The Mysterious Voice of the One String Phono Fiddle
The phonofiddle is not to be confused with the Stroh Violin. It is a relative in the same family, but has not got a violin fingerboard, rather a long flat fingerboard, and most notably, it only has one string.
At the beginning of the 20th Century these instruments were a bit of a fad. They were novelty instruments, they sounded strange and looked stranger. You would typically find them being played in the music halls of the day. The majority of them were produced by A.T. Howson in London at the end of the 19th Century. Few of them survive in a playable condition.

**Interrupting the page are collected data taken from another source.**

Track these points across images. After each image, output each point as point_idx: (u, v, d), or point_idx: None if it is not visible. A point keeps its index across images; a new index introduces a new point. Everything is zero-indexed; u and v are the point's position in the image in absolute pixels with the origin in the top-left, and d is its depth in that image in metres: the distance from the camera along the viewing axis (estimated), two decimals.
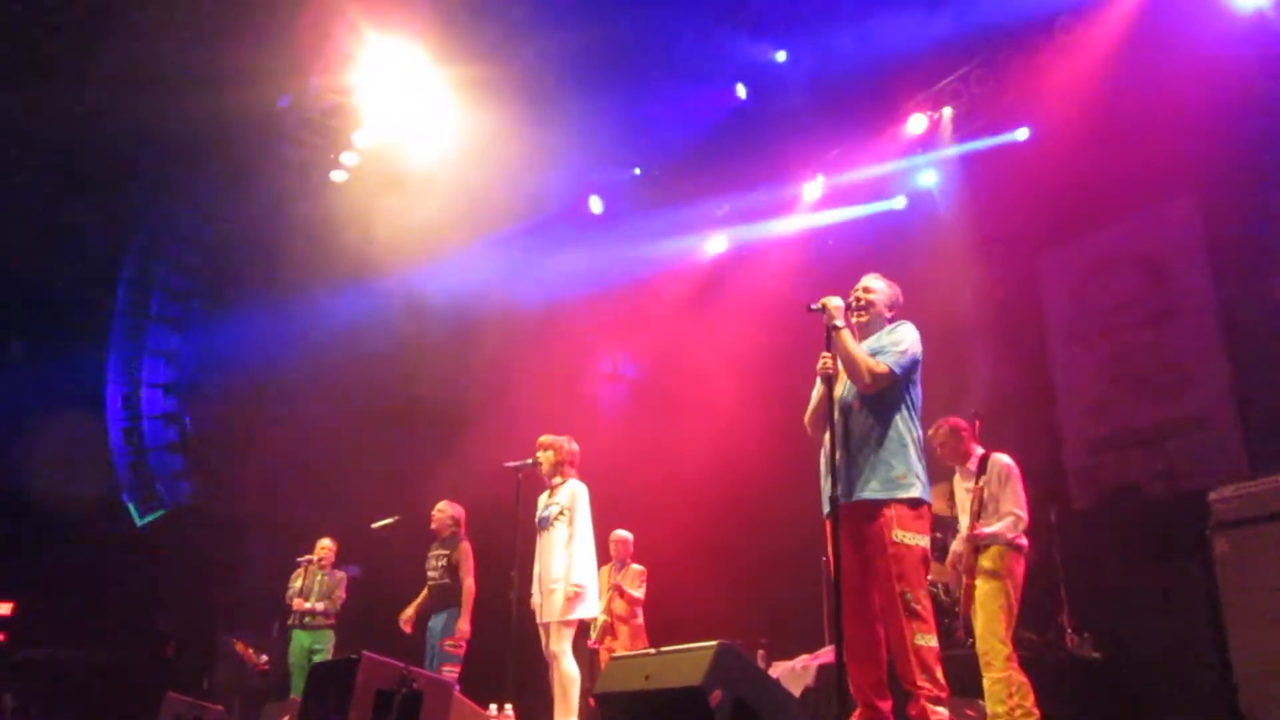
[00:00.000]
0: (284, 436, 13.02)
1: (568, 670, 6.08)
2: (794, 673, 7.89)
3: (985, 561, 5.53)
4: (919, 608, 3.96)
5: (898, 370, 4.21)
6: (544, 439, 6.60)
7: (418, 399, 12.13)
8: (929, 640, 3.96)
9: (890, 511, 4.06)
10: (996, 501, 5.62)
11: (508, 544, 6.56)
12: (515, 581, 6.33)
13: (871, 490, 4.10)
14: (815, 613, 8.57)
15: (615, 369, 12.30)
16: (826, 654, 7.81)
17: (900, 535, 4.04)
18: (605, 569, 8.66)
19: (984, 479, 5.67)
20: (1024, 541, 5.59)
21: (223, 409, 13.25)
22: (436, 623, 7.71)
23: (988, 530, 5.53)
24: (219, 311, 13.30)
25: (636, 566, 8.91)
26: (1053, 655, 6.83)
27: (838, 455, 4.16)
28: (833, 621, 3.97)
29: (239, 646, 9.45)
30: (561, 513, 6.30)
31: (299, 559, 9.10)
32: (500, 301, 11.48)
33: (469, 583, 7.67)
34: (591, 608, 6.31)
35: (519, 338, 11.72)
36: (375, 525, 8.02)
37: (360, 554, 10.50)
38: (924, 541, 4.09)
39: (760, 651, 8.86)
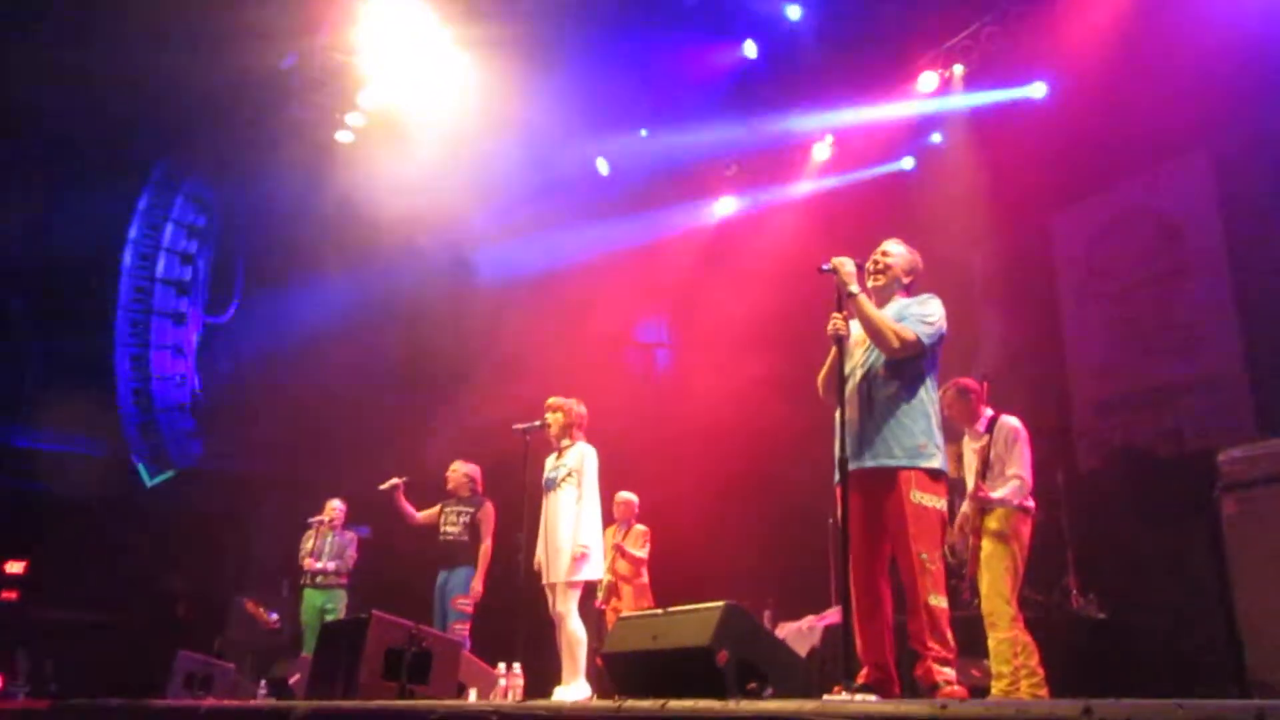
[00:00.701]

Initially the most striking thing is that they have no resonating body. How do they even project the sound? They use a sound producing diaphragm as found in an old phonograph. The sound is then projected through an attached metal horn, this gives it quite an evocative and interesting tone. Depending on the talent of the player it can sound like anything from a ‘thin’ violin, to an old 78 record, to a mosquito with a sore throat. The instrument can be played with any horse hair bow, a cello bow is possible, but a bit unwieldy for such a fragile instrument. A violin bow works fine. The fiddle sits between the knees and is played vertically, actually in a similar way to many bowed instruments from India, China and other parts of Asia.
You will not find many of these instruments left in the world. You may see old and damaged ones in museums around the globe, but it is a disappearing artifact. Since it was little more than a novelty instrument to begin with, there is also obviously no traditional repertoire for it. It is a tricky instrument to play, having only one string and a very small musical range of just over one octave. This severely limits the types of music it can produce.
‘The Mysterious Voice of the One String Phonofiddle’ is an album of music which aims to not only introduce the instrument to the curious quidnuncs of the public, but also to address some of the questions raised about musical styles and idioms. The album, by Makmed the Miller, contains fifteen tracks. Most of them are original pieces of work, some more or less improvisations, others ‘real’ tunes. The styles move between tunes of ‘the old world’ and the blips and bleeps of the post-situationist musical landscape in which we find ourselves today.